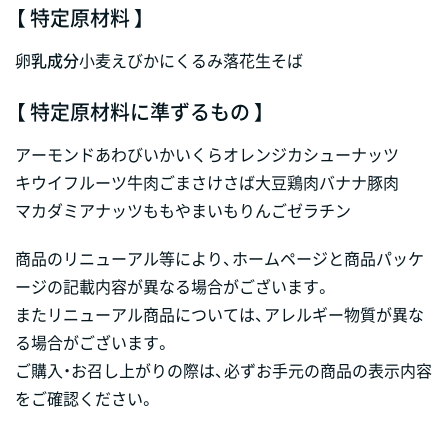
【 特定原材料 】
卵
乳成分
小麦
えび
かに
くるみ
落花生
そば
【 特定原材料に準ずるもの 】
アーモンド
あわび
いか
いくら
オレンジ
カシューナッツ
キウイフルーツ
牛肉
ごま
さけ
さば
大豆
鶏肉
バナナ
豚肉
マカダミアナッツ
もも
やまいも
りんご
ゼラチン
商品のリニューアル等により、ホームページと商品パッケ
ージの記載内容が異なる場合がございます。
またリニューアル商品については、アレルギー物質が異な
る場合がございます。
ご購入・お召し上がりの際は、必ずお手元の商品の表示内容
をご確認ください。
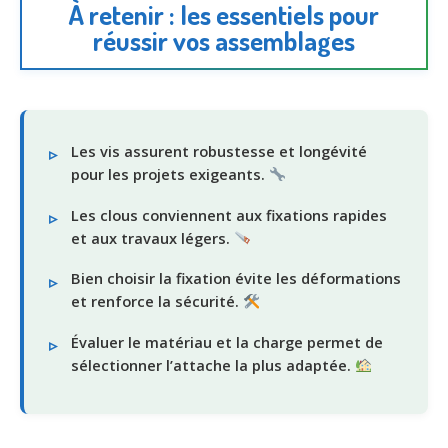
À retenir : les essentiels pour
réussir vos assemblages
Les vis assurent robustesse et longévité
pour les projets exigeants.
Les clous conviennent aux fixations rapides
et aux travaux légers.
Bien choisir la fixation évite les déformations
et renforce la sécurité.
Évaluer le matériau et la charge permet de
sélectionner l’attache la plus adaptée.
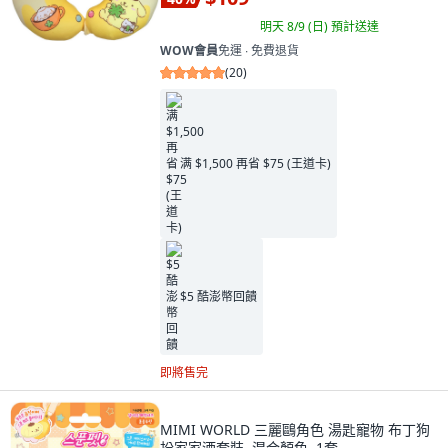
明天 8/9 (日)
預計送達
WOW會員
免運 ∙ 免費退貨
(
20
)
满 $1,500 再省 $75 (王道卡)
$5 酷澎幣回饋
即將售完
MIMI WORLD 三麗鷗角色 湯匙寵物 布丁狗
扮家家酒套裝, 混合顏色, 1套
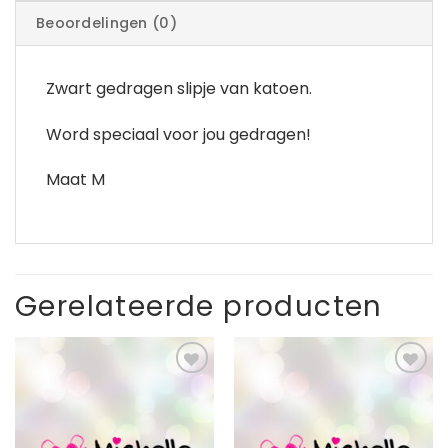
Beoordelingen (0)
Zwart gedragen slipje van katoen.
Word speciaal voor jou gedragen!
Maat M
Gerelateerde producten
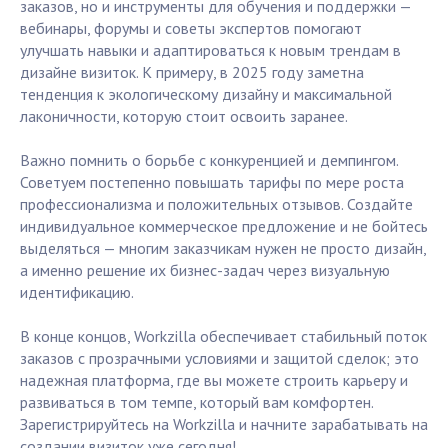
заказов, но и инструменты для обучения и поддержки —
вебинары, форумы и советы экспертов помогают
улучшать навыки и адаптироваться к новым трендам в
дизайне визиток. К примеру, в 2025 году заметна
тенденция к экологическому дизайну и максимальной
лаконичности, которую стоит освоить заранее.
Важно помнить о борьбе с конкуренцией и демпингом.
Советуем постепенно повышать тарифы по мере роста
профессионализма и положительных отзывов. Создайте
индивидуальное коммерческое предложение и не бойтесь
выделяться — многим заказчикам нужен не просто дизайн,
а именно решение их бизнес-задач через визуальную
идентификацию.
В конце концов, Workzilla обеспечивает стабильный поток
заказов с прозрачными условиями и защитой сделок; это
надежная платформа, где вы можете строить карьеру и
развиваться в том темпе, который вам комфортен.
Зарегистрируйтесь на Workzilla и начните зарабатывать на
создании визиток уже сегодня!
++++++++
Directions for this task:
Print exactly, and only, the lines from the line that contains "а именно решение" through the last line of the records.

Your response:
а именно решение их бизнес-задач через визуальную
идентификацию.
В конце концов, Workzilla обеспечивает стабильный поток
заказов с прозрачными условиями и защитой сделок; это
надежная платформа, где вы можете строить карьеру и
развиваться в том темпе, который вам комфортен.
Зарегистрируйтесь на Workzilla и начните зарабатывать на
создании визиток уже сегодня!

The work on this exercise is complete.